MATERIAL FORNECIDO ▸

________________________

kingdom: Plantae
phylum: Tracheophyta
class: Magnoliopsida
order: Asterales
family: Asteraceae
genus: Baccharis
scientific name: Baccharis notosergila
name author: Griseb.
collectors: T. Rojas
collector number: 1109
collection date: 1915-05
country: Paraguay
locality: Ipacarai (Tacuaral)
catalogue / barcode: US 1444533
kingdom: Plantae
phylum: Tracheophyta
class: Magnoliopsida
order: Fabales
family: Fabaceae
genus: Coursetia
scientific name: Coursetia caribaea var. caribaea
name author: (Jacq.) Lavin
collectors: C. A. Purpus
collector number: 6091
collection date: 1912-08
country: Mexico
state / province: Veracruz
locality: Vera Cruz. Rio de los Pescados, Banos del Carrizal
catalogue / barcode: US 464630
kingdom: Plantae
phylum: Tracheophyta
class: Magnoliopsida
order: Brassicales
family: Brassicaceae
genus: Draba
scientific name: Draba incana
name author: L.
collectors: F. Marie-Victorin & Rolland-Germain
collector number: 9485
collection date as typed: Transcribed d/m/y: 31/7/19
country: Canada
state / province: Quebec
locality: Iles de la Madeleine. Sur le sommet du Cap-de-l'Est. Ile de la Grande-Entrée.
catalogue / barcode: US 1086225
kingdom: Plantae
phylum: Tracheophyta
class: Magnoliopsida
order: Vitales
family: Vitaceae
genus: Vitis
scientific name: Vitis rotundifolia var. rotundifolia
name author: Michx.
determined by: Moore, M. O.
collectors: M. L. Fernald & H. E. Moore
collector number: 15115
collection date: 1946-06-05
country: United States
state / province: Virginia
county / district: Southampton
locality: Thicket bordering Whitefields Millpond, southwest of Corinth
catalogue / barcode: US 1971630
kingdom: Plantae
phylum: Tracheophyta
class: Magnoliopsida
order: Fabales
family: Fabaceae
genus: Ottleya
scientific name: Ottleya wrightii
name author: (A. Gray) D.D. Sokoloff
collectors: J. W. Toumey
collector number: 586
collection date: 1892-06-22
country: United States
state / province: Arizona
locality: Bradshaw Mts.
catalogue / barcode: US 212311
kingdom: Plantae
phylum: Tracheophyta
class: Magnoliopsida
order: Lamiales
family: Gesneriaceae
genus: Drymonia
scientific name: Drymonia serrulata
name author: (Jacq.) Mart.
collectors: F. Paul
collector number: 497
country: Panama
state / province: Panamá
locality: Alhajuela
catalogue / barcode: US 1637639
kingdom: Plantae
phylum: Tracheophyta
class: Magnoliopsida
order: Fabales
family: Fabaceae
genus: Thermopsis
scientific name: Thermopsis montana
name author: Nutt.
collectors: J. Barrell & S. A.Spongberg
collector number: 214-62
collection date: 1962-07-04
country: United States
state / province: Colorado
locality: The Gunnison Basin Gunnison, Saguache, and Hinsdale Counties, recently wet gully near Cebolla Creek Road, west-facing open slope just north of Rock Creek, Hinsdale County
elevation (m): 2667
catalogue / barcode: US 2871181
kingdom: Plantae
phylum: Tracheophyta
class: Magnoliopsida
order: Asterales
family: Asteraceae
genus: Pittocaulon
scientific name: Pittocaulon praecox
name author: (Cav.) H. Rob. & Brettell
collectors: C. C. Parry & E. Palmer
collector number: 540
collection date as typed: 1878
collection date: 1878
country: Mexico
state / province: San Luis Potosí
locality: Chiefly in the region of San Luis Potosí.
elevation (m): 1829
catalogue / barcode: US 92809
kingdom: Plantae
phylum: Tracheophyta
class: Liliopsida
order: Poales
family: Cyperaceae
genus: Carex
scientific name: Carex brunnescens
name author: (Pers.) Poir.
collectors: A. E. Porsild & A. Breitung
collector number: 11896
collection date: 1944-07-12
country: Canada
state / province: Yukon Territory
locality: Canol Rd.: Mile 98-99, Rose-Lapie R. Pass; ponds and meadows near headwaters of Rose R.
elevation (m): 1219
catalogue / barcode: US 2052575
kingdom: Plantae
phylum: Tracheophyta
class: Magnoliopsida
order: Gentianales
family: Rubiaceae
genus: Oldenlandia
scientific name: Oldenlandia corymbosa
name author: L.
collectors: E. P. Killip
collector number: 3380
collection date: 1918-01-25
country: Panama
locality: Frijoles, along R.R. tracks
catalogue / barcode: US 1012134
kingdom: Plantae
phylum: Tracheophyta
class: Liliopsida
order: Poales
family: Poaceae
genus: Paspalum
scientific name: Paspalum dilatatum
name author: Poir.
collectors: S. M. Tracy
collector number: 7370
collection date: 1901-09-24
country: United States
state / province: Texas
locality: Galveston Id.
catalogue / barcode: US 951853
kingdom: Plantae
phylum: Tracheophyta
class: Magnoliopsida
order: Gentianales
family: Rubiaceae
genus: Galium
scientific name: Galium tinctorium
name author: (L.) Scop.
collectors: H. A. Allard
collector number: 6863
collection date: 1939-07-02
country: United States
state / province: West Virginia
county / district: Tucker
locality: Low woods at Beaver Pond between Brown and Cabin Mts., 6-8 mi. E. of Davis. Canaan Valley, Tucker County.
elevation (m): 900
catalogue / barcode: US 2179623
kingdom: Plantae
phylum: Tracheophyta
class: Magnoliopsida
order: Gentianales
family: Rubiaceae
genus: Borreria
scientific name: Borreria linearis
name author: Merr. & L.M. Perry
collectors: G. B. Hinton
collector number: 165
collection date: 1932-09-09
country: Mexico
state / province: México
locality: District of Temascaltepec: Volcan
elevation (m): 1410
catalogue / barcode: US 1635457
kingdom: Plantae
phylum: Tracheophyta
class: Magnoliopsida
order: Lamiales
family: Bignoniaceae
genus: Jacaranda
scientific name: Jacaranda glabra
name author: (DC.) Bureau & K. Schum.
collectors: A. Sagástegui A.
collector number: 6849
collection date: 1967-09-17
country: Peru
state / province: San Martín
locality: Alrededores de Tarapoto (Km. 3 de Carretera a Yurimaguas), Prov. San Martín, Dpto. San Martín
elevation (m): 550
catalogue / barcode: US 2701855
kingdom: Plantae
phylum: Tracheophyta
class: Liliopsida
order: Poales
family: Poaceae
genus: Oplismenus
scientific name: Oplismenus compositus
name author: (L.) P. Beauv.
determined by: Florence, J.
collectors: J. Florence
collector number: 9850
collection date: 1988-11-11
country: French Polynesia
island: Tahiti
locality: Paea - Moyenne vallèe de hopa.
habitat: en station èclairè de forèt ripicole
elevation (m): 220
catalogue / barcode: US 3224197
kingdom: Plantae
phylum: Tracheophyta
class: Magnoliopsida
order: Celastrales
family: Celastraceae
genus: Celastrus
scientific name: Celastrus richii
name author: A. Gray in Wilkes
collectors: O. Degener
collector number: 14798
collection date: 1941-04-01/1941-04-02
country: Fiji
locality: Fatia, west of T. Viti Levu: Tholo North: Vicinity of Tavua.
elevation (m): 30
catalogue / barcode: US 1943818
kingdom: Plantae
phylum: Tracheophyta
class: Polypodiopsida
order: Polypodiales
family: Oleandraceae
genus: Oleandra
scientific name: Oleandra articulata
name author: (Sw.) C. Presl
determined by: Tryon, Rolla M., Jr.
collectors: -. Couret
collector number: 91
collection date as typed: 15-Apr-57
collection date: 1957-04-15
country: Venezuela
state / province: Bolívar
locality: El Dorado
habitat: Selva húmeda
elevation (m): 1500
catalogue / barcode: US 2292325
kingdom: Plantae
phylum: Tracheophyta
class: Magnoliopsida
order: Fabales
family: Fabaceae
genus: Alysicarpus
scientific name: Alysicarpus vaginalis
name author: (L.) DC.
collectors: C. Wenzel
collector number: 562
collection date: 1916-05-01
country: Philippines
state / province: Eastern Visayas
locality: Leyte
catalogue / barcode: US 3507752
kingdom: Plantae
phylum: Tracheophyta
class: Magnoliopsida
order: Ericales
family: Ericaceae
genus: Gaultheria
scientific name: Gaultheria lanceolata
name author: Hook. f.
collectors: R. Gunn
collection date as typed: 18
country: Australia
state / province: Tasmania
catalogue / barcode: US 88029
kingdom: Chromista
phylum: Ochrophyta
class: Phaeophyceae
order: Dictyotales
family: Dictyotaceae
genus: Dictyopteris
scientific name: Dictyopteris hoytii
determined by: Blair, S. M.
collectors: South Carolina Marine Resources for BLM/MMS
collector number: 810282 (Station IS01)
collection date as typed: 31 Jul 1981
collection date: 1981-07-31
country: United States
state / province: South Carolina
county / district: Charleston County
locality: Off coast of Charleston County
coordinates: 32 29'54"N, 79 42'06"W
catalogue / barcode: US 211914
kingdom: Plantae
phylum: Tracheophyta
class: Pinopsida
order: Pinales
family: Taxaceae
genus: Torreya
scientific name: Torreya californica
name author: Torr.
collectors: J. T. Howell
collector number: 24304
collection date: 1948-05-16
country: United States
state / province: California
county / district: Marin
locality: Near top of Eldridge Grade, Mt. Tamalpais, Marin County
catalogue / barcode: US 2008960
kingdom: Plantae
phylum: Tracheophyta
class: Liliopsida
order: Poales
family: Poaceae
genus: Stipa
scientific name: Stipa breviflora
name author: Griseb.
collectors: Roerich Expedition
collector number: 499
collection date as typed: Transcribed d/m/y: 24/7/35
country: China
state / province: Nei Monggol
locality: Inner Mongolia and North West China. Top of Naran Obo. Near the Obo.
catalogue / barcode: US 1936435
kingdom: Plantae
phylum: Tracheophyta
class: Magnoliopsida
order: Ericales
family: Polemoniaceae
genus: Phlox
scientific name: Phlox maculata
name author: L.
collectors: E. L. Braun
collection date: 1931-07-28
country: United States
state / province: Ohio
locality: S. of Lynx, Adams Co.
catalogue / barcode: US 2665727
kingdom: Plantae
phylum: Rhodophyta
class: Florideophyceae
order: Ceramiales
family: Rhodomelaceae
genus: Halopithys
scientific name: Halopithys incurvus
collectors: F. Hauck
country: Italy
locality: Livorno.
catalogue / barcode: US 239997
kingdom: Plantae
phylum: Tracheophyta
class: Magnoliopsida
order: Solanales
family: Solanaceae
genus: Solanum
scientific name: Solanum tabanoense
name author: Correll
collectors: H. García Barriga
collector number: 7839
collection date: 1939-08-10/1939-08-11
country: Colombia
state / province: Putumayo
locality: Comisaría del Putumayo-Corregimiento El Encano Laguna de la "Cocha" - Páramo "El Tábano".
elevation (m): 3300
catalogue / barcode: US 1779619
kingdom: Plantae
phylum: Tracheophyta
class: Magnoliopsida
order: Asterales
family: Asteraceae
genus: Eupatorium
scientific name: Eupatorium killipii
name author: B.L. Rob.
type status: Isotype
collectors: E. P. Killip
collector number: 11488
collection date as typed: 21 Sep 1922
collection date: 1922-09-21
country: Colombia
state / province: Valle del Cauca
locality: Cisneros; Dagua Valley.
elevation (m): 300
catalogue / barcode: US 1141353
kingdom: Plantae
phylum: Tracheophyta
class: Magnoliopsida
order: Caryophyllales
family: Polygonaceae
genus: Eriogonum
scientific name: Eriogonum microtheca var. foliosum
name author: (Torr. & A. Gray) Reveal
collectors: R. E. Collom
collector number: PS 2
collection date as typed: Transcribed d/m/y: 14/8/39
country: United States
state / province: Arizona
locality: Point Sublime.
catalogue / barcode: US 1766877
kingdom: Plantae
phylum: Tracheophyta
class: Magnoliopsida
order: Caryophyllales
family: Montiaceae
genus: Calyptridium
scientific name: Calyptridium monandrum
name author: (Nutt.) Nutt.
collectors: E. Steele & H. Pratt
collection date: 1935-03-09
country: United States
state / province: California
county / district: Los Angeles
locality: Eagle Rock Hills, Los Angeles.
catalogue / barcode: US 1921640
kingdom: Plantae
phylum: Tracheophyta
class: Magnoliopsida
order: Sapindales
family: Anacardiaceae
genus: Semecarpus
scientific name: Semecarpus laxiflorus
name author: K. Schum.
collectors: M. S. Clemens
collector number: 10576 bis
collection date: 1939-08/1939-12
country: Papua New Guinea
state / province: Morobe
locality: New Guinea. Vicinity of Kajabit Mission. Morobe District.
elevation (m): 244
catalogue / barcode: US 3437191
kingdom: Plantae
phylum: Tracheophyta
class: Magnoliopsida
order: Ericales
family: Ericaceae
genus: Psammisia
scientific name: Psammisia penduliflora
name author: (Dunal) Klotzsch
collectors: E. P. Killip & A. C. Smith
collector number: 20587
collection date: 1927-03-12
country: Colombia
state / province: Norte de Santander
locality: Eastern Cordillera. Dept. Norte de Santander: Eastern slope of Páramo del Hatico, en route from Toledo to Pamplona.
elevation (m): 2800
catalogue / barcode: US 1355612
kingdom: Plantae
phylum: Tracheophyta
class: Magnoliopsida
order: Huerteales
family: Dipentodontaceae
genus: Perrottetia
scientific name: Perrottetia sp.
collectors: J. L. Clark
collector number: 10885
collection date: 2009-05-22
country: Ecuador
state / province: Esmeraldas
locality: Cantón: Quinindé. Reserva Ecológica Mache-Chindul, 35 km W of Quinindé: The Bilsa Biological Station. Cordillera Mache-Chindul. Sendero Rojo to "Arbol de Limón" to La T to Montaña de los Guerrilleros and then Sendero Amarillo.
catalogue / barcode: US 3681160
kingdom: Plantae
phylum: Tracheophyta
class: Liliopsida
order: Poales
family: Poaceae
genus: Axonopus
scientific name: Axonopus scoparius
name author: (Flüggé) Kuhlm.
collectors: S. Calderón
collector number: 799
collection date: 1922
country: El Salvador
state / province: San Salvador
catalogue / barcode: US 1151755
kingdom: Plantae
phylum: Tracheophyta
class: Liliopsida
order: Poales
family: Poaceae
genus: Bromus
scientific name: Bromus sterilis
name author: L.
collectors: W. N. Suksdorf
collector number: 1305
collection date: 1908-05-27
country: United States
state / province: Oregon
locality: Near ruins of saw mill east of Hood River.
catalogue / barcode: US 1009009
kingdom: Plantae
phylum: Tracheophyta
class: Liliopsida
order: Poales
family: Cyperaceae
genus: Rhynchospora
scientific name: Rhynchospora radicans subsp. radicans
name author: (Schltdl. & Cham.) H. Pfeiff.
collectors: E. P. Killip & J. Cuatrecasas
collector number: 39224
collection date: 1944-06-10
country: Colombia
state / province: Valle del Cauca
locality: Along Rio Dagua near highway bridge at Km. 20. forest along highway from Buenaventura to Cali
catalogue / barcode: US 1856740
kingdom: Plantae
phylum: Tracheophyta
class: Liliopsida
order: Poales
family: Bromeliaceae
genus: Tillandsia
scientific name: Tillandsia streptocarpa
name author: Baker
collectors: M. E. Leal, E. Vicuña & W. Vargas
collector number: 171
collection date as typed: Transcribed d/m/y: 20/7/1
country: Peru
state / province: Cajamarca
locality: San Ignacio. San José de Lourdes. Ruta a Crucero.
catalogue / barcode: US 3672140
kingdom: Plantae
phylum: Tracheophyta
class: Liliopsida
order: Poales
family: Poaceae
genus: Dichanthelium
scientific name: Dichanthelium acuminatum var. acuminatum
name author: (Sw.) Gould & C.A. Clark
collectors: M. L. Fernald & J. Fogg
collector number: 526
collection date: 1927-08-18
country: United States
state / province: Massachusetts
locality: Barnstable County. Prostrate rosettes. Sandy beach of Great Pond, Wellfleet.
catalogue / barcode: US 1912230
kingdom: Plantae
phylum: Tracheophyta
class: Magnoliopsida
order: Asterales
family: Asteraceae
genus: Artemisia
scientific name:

________________________

TAREFA SOLICITADA ▸ Transcreva sem alterações as linhas dos itens a partir do início, até a linha que contém "locality: Iles de", incluindo esta.

RESULTADO DA TAREFA ▸
kingdom: Plantae
phylum: Tracheophyta
class: Magnoliopsida
order: Asterales
family: Asteraceae
genus: Baccharis
scientific name: Baccharis notosergila
name author: Griseb.
collectors: T. Rojas
collector number: 1109
collection date: 1915-05
country: Paraguay
locality: Ipacarai (Tacuaral)
catalogue / barcode: US 1444533
kingdom: Plantae
phylum: Tracheophyta
class: Magnoliopsida
order: Fabales
family: Fabaceae
genus: Coursetia
scientific name: Coursetia caribaea var. caribaea
name author: (Jacq.) Lavin
collectors: C. A. Purpus
collector number: 6091
collection date: 1912-08
country: Mexico
state / province: Veracruz
locality: Vera Cruz. Rio de los Pescados, Banos del Carrizal
catalogue / barcode: US 464630
kingdom: Plantae
phylum: Tracheophyta
class: Magnoliopsida
order: Brassicales
family: Brassicaceae
genus: Draba
scientific name: Draba incana
name author: L.
collectors: F. Marie-Victorin & Rolland-Germain
collector number: 9485
collection date as typed: Transcribed d/m/y: 31/7/19
country: Canada
state / province: Quebec
locality: Iles de la Madeleine. Sur le sommet du Cap-de-l'Est. Ile de la Grande-Entrée.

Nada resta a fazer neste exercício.